La date d’expiration se termine effectivement dans une courte période lorsque l’administration assouplit les sanctions sur une partie du pétrole brut russe, autorisant ainsi des achats qui seraient normalement interdits. L’administration Trump a émis une première dérogation en mars et une deuxième en avril après l’expiration de la première, mais toutes deux ne s’appliquaient qu’à une partie du brut russe déjà chargé sur des pétroliers.
Cette exemption est controversée, en particulier parmi les alliés européens qui estiment que les sanctions sont essentielles pour épuiser les revenus pétroliers de la Russie et la priver du financement de sa guerre en Ukraine. Les critiques affirment que l’allégement des sanctions, bien que limité au pétrole à base d’eau, contribue à enrichir Moscou, en particulier à mesure que les prix du pétrole montent en flèche.
Mais avec la guerre en Iran et la fermeture imminente du détroit d’Ormuz, qui prive chaque jour des millions de barils de pétrole du marché mondial, certains pays, dont l’Inde et l’Indonésie, ont fait pression sur l’administration Trump pour qu’elle prolonge les dérogations aux sanctions.
L’administration Trump a également mis l’accent sur cette question, répondant aux demandes des pays fortement dépendants des importations pétrolières. Le secrétaire au Trésor, Scott Bessent, avait initialement déclaré en avril que les États-Unis ne renouvelleraient pas les dérogations aux sanctions qui leur permettent d’acheter du brut russe, mais il a finalement délivré de nouvelles autorisations deux jours plus tard.
Il a déclaré à un comité sénatorial que ce changement s’est produit après que « plus de 10 des pays les plus vulnérables en matière d’énergie et les plus pauvres » l’aient approché pour lui demander une prolongation. Bessent a fait valoir que les mesures prises sont nécessaires pour promouvoir la stabilité des marchés mondiaux de l’énergie dans le contexte du conflit au Moyen-Orient.
Comme en avril, le gouvernement pourrait ultérieurement accorder de nouvelles exemptions si le lobbying des alliés asiatiques ou les tensions sur les marchés pétroliers s’aggravent.

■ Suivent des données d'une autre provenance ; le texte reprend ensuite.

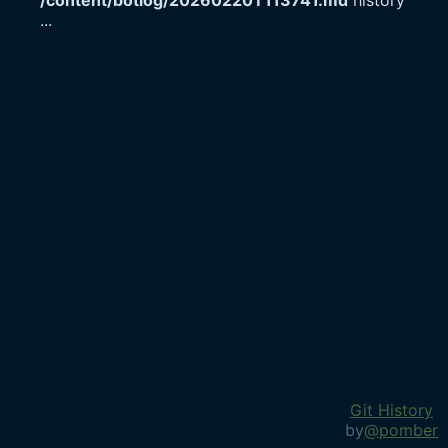
/content/botlog/20260220T113741.md
history
...
Git History
by
@pomber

L’administration a accordé une autre dérogation temporaire pour l’achat d’une partie du pétrole iranien qui expire en avril.
Le brut Brent, la référence mondiale, a grimpé en flèche depuis le début de la guerre en Iran, faisant grimper les prix de l’essence, du diesel et d’autres produits qui en sont issus. Les ruptures d’approvisionnement liées à Ormuz ont poussé certains acheteurs à se précipiter pour de nouvelles expéditions, notamment en provenance des États-Unis.
Le gouvernement américain a pris plusieurs autres mesures pour limiter l’impact de ce que l’Agence internationale de l’énergie a qualifié de plus grande rupture d’approvisionnement dans l’histoire du marché pétrolier. L’administration Trump autorise les navires étrangers à transporter du pétrole brut et d’autres marchandises entre les ports américains jusqu’à la mi-août. Certaines normes relatives aux combustibles domestiques seront également temporairement levées.